Fortunately, there weren't many, and the one big one we did have came out of a parallel meeting that one of our offices called into being only weeks ago. (Even though in the end, as usual, our office will be the one falling on the sword.) Mostly it was having to reset rooms as our meal counts jumped and fell wildly (we were competing with APEC's early program) and fighting with our computer and copier vendor. Not bad, overall, for an "administrative meeting" on steroids.

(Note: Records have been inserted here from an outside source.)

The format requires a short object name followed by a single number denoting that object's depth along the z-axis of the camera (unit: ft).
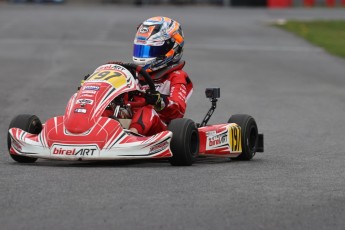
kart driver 62.28
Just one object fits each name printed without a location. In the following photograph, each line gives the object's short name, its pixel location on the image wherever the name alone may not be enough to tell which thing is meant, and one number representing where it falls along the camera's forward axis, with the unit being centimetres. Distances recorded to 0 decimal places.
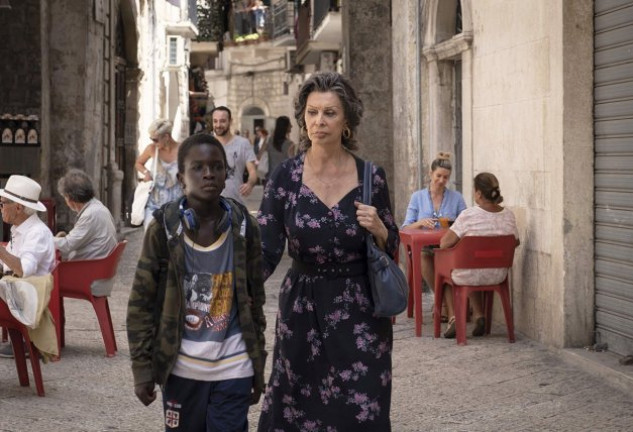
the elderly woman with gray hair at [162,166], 1098
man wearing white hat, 767
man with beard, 1137
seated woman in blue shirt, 1029
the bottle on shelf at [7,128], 1436
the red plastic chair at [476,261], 908
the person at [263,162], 1686
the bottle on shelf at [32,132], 1479
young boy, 422
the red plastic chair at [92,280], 868
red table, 967
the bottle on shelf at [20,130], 1465
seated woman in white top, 912
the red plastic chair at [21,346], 723
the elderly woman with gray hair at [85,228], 880
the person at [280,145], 1636
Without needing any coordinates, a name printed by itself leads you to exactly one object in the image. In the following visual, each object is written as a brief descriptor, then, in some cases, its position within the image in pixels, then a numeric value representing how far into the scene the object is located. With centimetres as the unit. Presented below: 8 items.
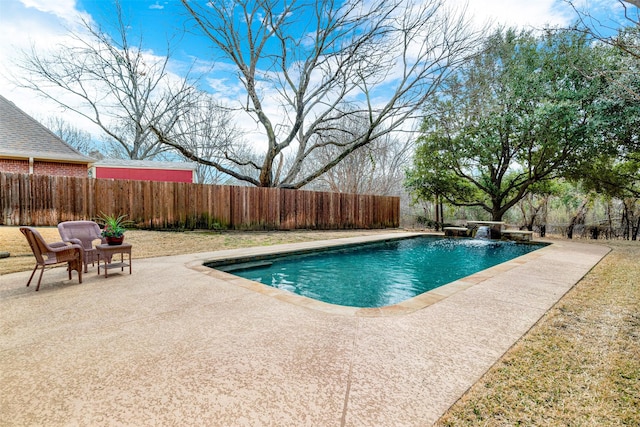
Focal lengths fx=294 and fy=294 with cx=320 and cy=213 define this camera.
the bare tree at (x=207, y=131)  1880
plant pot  391
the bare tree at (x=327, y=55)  1029
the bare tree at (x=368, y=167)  1720
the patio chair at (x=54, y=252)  318
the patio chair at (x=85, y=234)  393
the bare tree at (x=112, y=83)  1277
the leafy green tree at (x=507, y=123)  915
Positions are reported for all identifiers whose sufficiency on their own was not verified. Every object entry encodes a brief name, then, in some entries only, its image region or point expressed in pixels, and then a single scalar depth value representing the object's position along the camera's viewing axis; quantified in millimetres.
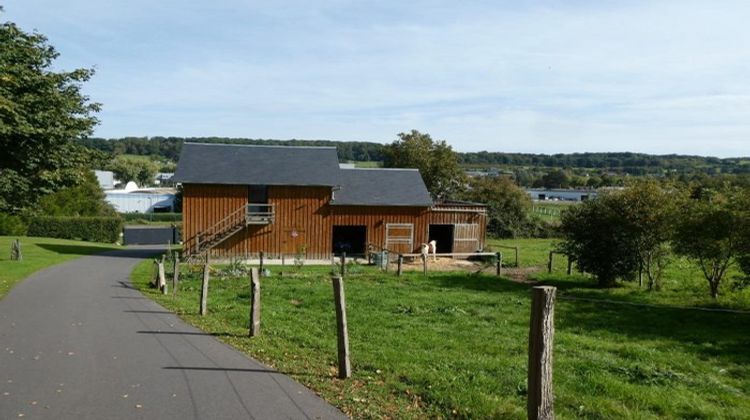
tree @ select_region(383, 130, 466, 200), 57625
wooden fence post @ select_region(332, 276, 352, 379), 9312
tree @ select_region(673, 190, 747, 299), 19328
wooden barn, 34875
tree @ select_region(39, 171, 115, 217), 52188
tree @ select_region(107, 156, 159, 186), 131125
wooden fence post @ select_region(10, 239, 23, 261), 30234
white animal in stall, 35575
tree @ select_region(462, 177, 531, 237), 53469
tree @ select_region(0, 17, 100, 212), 19469
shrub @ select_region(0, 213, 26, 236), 47281
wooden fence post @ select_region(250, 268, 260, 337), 12414
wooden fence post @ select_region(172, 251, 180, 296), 19562
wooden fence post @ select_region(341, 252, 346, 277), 25578
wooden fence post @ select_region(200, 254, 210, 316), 15664
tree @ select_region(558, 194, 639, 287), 23266
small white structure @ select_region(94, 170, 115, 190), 97688
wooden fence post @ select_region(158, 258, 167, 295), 20338
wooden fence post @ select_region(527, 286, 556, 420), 6480
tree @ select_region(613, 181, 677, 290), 22328
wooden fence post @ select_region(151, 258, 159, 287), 22284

Our delegates did their work, and passed their statements, and they ate well and enjoyed live entertainment. But — I had to memorize names and titles, so I'm going to dump them here — they also heard from Xu Kuangdi, Shanghai's mayor, Shi Guansheng, China's minister of foreign trade and economic cooperation, Ambassador John Huntsman, Deputy U.S. Trade Representative, Jim Morgan, Chairman and CEO of Applied Materials, Khoan Vu, Vietnam Minister For Trade, Samuel Bodman, U.S. Deputy Secretary of Commerce, and Derek Williams, Executive Vice President, Oracle - Asia Pacific. Add to that a smattering of local Consul Generals and a few other corporate and government VIPs, and you've got the last three days.

This meeting, though, is significant to me and my colleagues because it is the last meeting for our boss.

He's been the face of our organization for nine years, heading it from Honolulu for seven years, and a friend to all of us. (It's frightening, but I'm one of the staffers that's been in the office the longest.) He's had his quirks, his moments of stress, all sorts of staff-conferred nicknames... but his charisma and relaxed style is why I've stuck around, even when things got hairy. This might be my first job, bit I know many bosses are nothing like mine. I know many offices don't feel anything like a family.

We scrambled on vague direction from other leaders to get him a gift — a Mont Blanc pen — on behalf of the organization, and of course we want to do something for him back home. But I'll tell you, he's not going to get one-millionth out of anyone what he's put in. Just looking at pictures over the years, it's clear he gave his best energy and his best years to us.

He leaves, officially, at the end of November. Assuming the other open staff positions aren't filled (and I doubt they will be, given the budget pinch), that means there'll be five of us working in a suddenly huge office downtown. That's about half of what we had in 1998. And only one other person besides me has more than three conferences under their belt (I've got seven). It won't be the same.